1: A shot from within the SIU’s office shows it is nighttime outside.
Caption: Cairo, 1921.

2: Pinned up notes on the cork board are linked to by colored threads. They are black-and-white photostat copies of newspaper articles and sections from books.
Morgan (off-screen): Armitage, what have you got?
Armitage (off-screen): I’ve picked up on some definite patterns among peak black wolf sightings.
The most reliable is a group of reports from 1870. This was the most the wolf had been seen until these recent sightings.
Most of them came from the northern Uganda area. There were a lot of unexplained murders at the time.
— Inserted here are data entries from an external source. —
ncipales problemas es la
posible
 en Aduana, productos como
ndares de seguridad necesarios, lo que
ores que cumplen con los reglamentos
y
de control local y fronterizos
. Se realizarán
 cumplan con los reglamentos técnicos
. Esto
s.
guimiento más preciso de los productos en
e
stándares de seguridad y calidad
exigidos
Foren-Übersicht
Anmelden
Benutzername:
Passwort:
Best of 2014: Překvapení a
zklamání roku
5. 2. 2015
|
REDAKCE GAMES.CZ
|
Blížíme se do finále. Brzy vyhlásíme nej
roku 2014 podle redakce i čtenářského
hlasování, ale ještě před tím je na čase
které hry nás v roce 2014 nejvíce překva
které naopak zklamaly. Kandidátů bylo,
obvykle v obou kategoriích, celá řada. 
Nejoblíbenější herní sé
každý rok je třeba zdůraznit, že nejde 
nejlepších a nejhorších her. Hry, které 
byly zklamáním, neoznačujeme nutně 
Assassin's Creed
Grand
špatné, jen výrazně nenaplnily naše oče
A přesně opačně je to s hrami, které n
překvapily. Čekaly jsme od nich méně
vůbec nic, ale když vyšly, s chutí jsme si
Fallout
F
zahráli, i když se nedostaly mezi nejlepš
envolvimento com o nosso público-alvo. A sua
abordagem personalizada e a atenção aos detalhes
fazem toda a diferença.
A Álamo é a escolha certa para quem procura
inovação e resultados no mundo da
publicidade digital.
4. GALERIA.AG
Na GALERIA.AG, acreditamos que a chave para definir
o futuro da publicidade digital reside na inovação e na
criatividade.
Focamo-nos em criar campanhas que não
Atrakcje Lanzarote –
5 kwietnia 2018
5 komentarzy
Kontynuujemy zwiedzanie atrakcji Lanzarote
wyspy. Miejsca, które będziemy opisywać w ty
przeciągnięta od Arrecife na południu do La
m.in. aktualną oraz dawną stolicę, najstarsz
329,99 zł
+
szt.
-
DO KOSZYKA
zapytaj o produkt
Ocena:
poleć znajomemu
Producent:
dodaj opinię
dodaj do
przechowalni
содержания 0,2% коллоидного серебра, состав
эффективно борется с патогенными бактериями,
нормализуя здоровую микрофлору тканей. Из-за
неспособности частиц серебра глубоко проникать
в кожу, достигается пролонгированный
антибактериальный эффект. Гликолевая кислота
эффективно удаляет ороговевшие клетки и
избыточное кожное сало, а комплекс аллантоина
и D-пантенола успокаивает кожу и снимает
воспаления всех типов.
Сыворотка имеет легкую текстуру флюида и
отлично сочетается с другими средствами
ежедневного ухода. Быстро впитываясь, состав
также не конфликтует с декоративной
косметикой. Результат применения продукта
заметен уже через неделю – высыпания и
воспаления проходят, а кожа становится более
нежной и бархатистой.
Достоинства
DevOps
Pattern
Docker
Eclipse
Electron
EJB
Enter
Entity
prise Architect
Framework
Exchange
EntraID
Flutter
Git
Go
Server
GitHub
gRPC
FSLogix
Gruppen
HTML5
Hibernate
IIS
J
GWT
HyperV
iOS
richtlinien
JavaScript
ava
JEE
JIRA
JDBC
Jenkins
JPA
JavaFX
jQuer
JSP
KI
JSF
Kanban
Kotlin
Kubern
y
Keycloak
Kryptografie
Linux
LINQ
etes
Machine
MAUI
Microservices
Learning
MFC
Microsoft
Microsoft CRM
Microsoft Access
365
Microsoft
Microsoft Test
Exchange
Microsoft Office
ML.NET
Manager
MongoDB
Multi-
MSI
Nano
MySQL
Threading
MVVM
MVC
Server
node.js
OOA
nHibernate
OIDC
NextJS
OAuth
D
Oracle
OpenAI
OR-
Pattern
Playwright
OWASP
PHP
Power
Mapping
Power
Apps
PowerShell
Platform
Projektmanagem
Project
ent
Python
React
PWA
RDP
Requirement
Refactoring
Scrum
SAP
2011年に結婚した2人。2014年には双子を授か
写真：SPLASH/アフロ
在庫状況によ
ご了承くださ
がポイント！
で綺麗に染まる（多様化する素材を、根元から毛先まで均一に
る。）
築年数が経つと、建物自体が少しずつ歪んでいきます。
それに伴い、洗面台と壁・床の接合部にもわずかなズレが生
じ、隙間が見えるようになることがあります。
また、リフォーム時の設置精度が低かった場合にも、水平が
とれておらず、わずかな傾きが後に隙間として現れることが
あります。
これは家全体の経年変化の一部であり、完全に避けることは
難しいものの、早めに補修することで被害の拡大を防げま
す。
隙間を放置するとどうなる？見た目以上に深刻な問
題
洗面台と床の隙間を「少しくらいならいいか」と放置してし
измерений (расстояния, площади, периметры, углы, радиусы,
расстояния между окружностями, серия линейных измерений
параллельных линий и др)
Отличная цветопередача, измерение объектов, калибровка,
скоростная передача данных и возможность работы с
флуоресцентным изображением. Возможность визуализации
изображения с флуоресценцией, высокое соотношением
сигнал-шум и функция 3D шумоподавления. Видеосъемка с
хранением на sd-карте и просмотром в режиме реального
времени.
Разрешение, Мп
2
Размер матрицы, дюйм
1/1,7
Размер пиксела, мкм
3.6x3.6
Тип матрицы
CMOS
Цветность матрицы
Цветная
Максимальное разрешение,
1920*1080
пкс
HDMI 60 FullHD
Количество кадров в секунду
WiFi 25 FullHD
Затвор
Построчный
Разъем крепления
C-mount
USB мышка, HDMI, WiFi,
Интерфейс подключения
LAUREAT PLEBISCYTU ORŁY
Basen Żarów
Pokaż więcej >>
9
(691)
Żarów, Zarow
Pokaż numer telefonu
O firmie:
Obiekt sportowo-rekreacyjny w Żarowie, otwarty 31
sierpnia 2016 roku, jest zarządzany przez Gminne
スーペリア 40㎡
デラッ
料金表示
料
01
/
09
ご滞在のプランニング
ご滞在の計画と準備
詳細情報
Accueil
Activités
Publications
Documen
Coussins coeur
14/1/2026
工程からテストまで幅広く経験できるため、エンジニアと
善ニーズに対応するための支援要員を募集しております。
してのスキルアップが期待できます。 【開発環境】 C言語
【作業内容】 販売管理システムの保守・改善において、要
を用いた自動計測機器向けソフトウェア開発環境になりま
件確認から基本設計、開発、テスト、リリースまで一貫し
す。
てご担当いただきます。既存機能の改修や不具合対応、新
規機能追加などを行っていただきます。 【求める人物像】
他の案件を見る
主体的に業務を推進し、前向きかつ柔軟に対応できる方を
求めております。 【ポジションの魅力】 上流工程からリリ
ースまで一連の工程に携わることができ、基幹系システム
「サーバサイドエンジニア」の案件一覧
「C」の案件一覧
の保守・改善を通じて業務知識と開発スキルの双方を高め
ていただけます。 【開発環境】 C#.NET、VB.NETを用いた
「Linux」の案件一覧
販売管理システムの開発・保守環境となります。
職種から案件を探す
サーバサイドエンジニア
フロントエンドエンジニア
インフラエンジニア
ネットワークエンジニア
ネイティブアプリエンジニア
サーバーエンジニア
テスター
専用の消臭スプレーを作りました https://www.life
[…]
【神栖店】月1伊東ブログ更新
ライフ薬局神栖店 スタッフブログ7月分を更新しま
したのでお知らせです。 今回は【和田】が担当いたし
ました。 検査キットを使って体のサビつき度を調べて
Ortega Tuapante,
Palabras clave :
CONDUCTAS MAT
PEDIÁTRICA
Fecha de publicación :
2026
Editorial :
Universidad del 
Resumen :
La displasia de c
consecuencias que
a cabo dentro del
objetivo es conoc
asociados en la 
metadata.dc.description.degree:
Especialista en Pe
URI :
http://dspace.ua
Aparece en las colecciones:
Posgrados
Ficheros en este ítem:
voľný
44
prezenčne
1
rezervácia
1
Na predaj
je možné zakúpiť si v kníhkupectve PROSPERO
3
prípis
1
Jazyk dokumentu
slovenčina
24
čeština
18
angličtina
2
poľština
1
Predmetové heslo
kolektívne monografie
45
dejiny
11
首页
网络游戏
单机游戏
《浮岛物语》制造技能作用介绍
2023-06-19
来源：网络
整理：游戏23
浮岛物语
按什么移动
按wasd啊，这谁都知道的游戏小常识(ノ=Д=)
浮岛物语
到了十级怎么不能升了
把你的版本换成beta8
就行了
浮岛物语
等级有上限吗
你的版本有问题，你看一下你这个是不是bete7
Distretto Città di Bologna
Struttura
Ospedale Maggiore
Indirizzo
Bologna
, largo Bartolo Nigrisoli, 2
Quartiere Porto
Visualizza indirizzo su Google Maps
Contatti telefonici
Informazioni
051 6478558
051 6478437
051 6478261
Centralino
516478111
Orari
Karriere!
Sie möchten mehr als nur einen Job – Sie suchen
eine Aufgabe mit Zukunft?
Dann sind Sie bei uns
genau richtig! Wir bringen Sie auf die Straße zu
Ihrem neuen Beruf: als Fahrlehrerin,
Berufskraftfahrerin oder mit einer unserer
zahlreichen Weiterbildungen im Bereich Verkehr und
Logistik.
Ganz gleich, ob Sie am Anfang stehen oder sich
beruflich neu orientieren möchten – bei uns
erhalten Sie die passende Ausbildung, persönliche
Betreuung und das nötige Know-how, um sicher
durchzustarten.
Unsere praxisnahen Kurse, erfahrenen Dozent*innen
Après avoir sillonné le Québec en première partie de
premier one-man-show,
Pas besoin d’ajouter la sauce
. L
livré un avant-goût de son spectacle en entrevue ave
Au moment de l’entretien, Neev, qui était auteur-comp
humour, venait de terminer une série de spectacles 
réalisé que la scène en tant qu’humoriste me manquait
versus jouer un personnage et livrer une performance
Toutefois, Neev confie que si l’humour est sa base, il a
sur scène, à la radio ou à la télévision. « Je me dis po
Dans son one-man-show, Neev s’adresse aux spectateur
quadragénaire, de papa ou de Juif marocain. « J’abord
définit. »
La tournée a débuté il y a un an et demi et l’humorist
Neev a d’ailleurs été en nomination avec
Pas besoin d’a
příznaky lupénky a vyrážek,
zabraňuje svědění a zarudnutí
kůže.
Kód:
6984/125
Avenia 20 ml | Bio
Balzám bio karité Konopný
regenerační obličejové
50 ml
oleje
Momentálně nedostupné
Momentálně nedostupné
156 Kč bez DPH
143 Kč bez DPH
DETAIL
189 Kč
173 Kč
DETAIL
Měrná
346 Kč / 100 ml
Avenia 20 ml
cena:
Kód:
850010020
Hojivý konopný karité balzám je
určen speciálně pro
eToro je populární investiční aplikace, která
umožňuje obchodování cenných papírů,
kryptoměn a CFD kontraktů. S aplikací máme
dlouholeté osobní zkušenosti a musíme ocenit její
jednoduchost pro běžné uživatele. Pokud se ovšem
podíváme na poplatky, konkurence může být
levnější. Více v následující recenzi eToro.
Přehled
3: Haji is lounging back in a chair, studyng a photograph.
Haji: This is a monumental waste of time.
Armitage (off-screen): No, but listen!

4: A close up of the photo Haji is examining: the victim, a female cheetah, is in a pool of blood on the floor. Her limbs are bound with barbed wire.
Armitage (off-screen): I’ve never heard of any ghostly sightings so consistent with murders! All but one of the recent murders coincide with at least one sighting, and I’m willing to bet that the 1870s murders are the same!
Haji (off-screen): So why does he torture the victims?
Armitage (off-screen): …Excuse me?

5: Haji sits up and extinguishes his cigarette. Behind him at a desk, Doctor Rice looks through papers.
Haji: All the victims die of blood loss. No fatal wounds, no bludgeoning, no weapons. They are held down and bled to death – made to suffer.
Anyone can murder. This man tortures.
Rice: He’s right. There’s an obvious sadistic edge to all these crime scenes.
Haji: Awfully heavy-handed for a ghost.